In Mission: Impossible, Ethan Hunt's team never broadcasts mission details over open channels. Every transmission is encrypted, every agent is authenticated, and the briefing self-destructs after viewing. The IMF doesn't leave sensitive operational details lying around where anyone can intercept them, because they understand that the channel matters just as much as the message.
Meanwhile, plenty of organizations are still managing their routers, switches, and firewalls over Telnet. That's the network equivalent of leaving your mission briefing taped to a bulletin board in the lobby. Anyone on the network can read it.
What Is CIS Safeguard 12.3?
Safeguard 12.3 falls under CIS Control 12: Network Infrastructure Management, and its security function is Protect. It applies to IG2 and IG3 organizations. The directive is straightforward: manage your network infrastructure securely. That means using encrypted management protocols, SSH instead of Telnet, HTTPS instead of HTTP, SNMPv3 instead of SNMPv1 or v2, and managing your configurations through version-controlled infrastructure-as-code (IaC).
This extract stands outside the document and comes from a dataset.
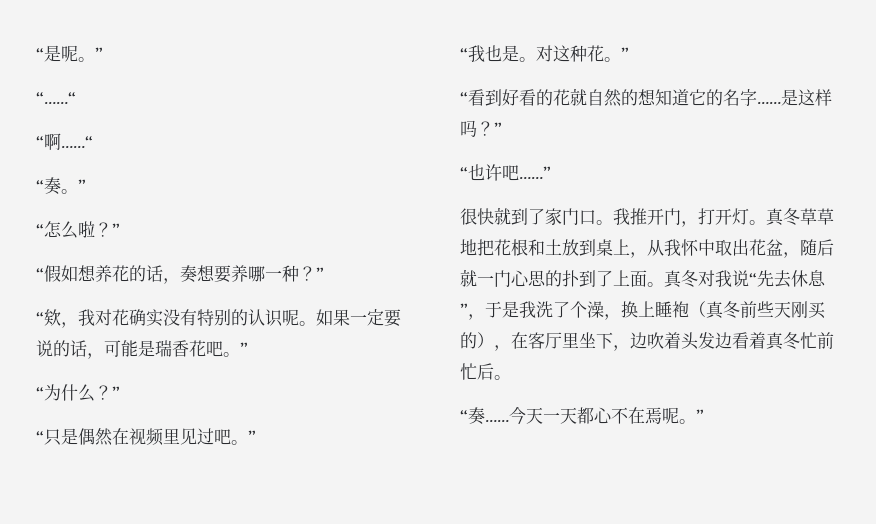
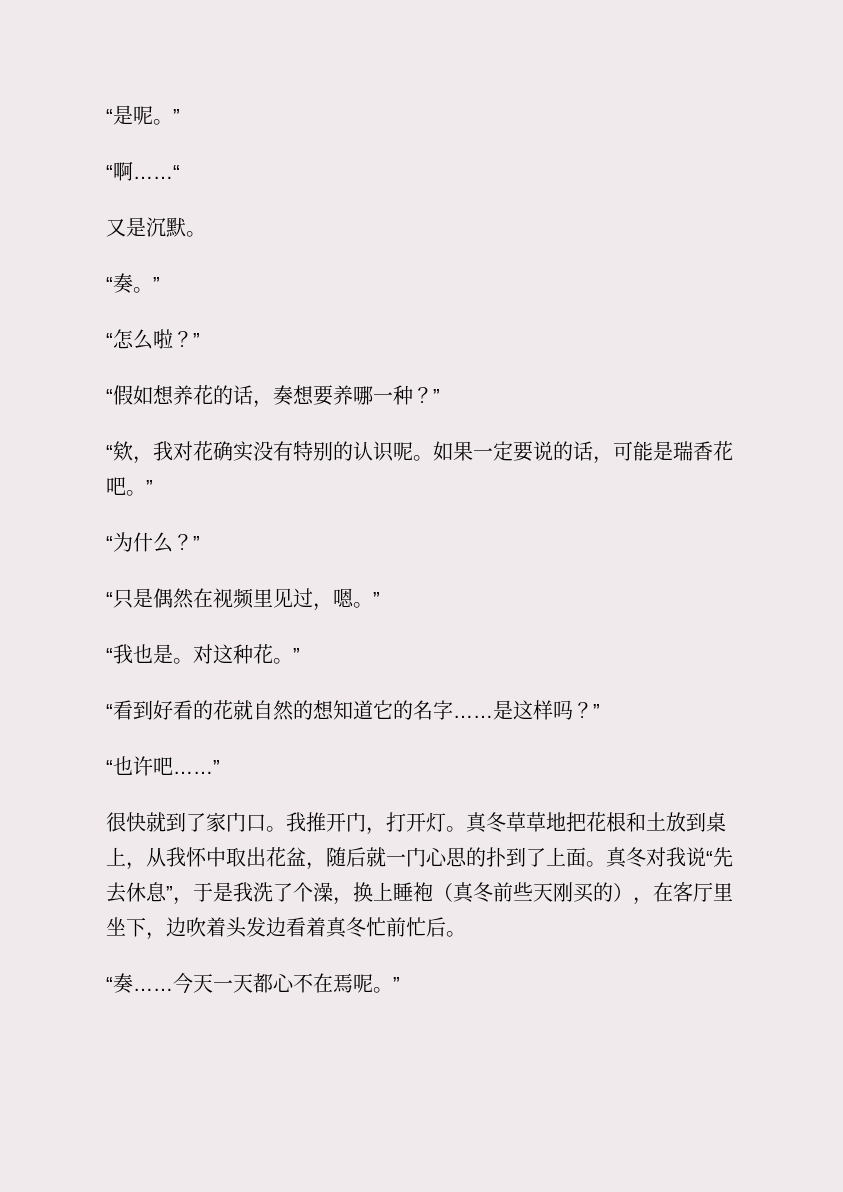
[36,92,76,104] // “……“ -> (180, 116) none
(93, 142) none -> [106,217,206,237] // 又是沉默。
[214,429,231,445] 吧 -> [313,588,354,611] ，嗯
Simple in concept. Surprisingly rare in practice.
Why It Matters
Network devices are high-value targets. Routers, switches, and firewalls sit at the center of your environment, they control what traffic goes where, who can reach what, and how your entire network is segmented. If an attacker gets administrative access to your network infrastructure, they can reroute traffic, disable controls, and move laterally without tripping a single alarm.
And if you're managing those devices over unencrypted protocols, you're handing attackers a free pass. Telnet sends credentials in plaintext. SNMPv1 and v2 community strings are essentially passwords transmitted in the clear. HTTP management interfaces expose everything to anyone who can intercept traffic on the wire, which, inside your own network, isn't particularly hard.
The version-controlled IaC piece matters too. When every configuration change is tracked in a repository, you have an audit trail. You can see who changed what, when, and why. And when something breaks, or when someone does something they shouldn't, you can roll back.
What To Do: Implementation Steps
- Audit your current management protocols. Inventory all network devices and document which management protocols are currently enabled. You may be surprised how many devices still have Telnet or HTTP management enabled by default.
- Enable SSH and HTTPS, disable Telnet and HTTP. For every network device, enable SSH (v2) and HTTPS for management access. Disable Telnet and HTTP. This is non-negotiable.
- Migrate to SNMPv3. If you're using SNMP for monitoring and management, move to SNMPv3, which supports authentication and encryption. Disable SNMPv1 and v2, their community strings are a known attack vector.
- Implement infrastructure-as-code for configuration management. Use tools like Ansible, Terraform, or vendor-specific automation platforms to manage network device configurations programmatically. Store those configurations in a version-controlled repository (Git is the standard).
- Require MFA for administrative access to network devices. Admin access to network infrastructure should require multi-factor authentication. Combine this with role-based access control so that only authorized personnel can make changes.
- Review and test regularly. Periodically audit your network devices to confirm that insecure protocols remain disabled and that configuration management practices are being followed. Configuration drift is real, devices get reconfigured during incidents, and those emergency changes don't always get cleaned up properly.
Final Thoughts
Ethan Hunt would never accept a mission briefing delivered over an open, unencrypted channel. Your network team shouldn't have to either. The protocols you use to manage your infrastructure aren't just a technical preference, they're a security control. Telnet and unencrypted SNMP had their day. That day is over.
Lock down your management plane. Version-control your configs. Require MFA. And if someone on your team is still reaching for Telnet out of habit, it's time for a conversation, preferably over an encrypted channel.
Free Resource: The CIS Controls are available for free at cisecurity.org. If you want to dig into Control 12 and the full implementation guidance, it's worth the read.
Have questions about where your organization stands on Safeguard 12.3? DM me, happy to talk it through.
Official CIS Control and Safeguard Text
CIS Control 12: Network Infrastructure Management
CIS Safeguard 12.3: Securely manage network infrastructure. Example implementations include version-controlled-infrastructure-as-code, and the use of secure network protocols, such as SSH and HTTPS.